[FOM] Set Theory and Intuition

[Jeremy Clark]

Dean Buckner wrote:
>
> There is an argument that frequently occurs in the popular literature on
set
> theory that I ought to mention.  It goes: one intuition, a very powerful
> one, is that any set is somehow larger than any of its proper subsets.
> However there is another intuition, almost as powerful, that we can match
> every member of a infinite set to a unique member of one of its proper
> subsets (Galileo, and numbers and their squares, usually come into the
story
> here).  Thus, our ordinary intutions are inconsistent.  We can only
resolve
> the inconsistency by dropping one of them (the first).  Thus, our ordinary
> conceptual scheme leads (for all but the slow-witted or deliberately
obtuse)
> inexorably to & through the gates of Cantor's paradise.
>

I'm afraid that I lack the intuitive feeling that a set has to be somehow
larger than
a proper subset. Or at least, if 'larger' is interpreted in terms of
equinumerability.
This is because I find the counter-examples (the usual ones which you
mention above)
perfectly intuitively graspable. I think the relationship between
mathematics and
ones intuitions is a two-way one: we choose axioms and (more importantly, I
think)
definitions which chime with our intuitive feel for numbers, geometries,
etc.

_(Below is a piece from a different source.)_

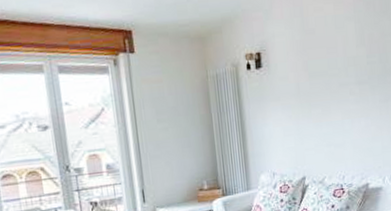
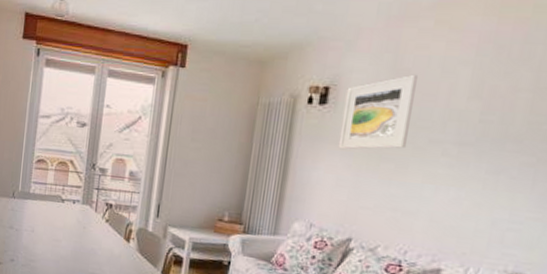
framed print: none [274,32,326,105] -> present [338,74,418,150]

But then the
results we go on to prove are inevitably going to affect our intuitions: we
get 'feedback'.

I think it is a bit artificial to call some intuitions 'ordinary' or
'natural', to distinguish them
from other intuitions which we develop as a result of understanding
mathematics. That process of understanding is also, ultimately, intuitive,
isn't it?
We read the proof over and over until something clicks and we say, 'Ah, I
*see*.'

> Wrong.  Undoubtedly set theory is consistent, it doesn't follow that our
> intuitions are not.  The whole argument rests on the assumption we have
any
> intuition about what the expression "infinite set" denotes.  I have no
such
> intuition.  Given any set of whole numbers, we can find a set of prime
> number to match, agreed.  But then the set must have a number, and
therefore
> cannot be infinite, surely?  Every set of numbers is finite, and there are
> infinitely many of them.  That's my intuition, and its perfectly
consistent
> with the intuition that if any set of F's that wholly contains some set of
> G's, then there are more F's than G's.
>

Why is set theory 'undoubtedly consistent'? This is not a rhetorical
question...

Insisting that every set is necessarily finite (as you do above) seems to me
to be less
an intuitively grasped fact and more a redefinition of the word 'set' so
that sets are
necessarily finite. Do you *really* find it impossible to grasp infinite
sets (I mean
nice friendly infinite sets, like e.g. the set of primes)?

> If any set theorist want to claim he some contrary intution, that's fine.
> But then he has to drop the intuition that is more natural (my one).
>

I think you're on dangerous ground if you claim that some intuitions are
more natural than
others. This reduces mathematics to a sort of popularity contest (which, now
that I think
about it, isn't a bad analogy). There is a danger here of slipping into a
sort of
mysticism with regard to certain mathematical objects, as Brouwer was
supposed
to have done with regard to the continuum.

Jeremy Clark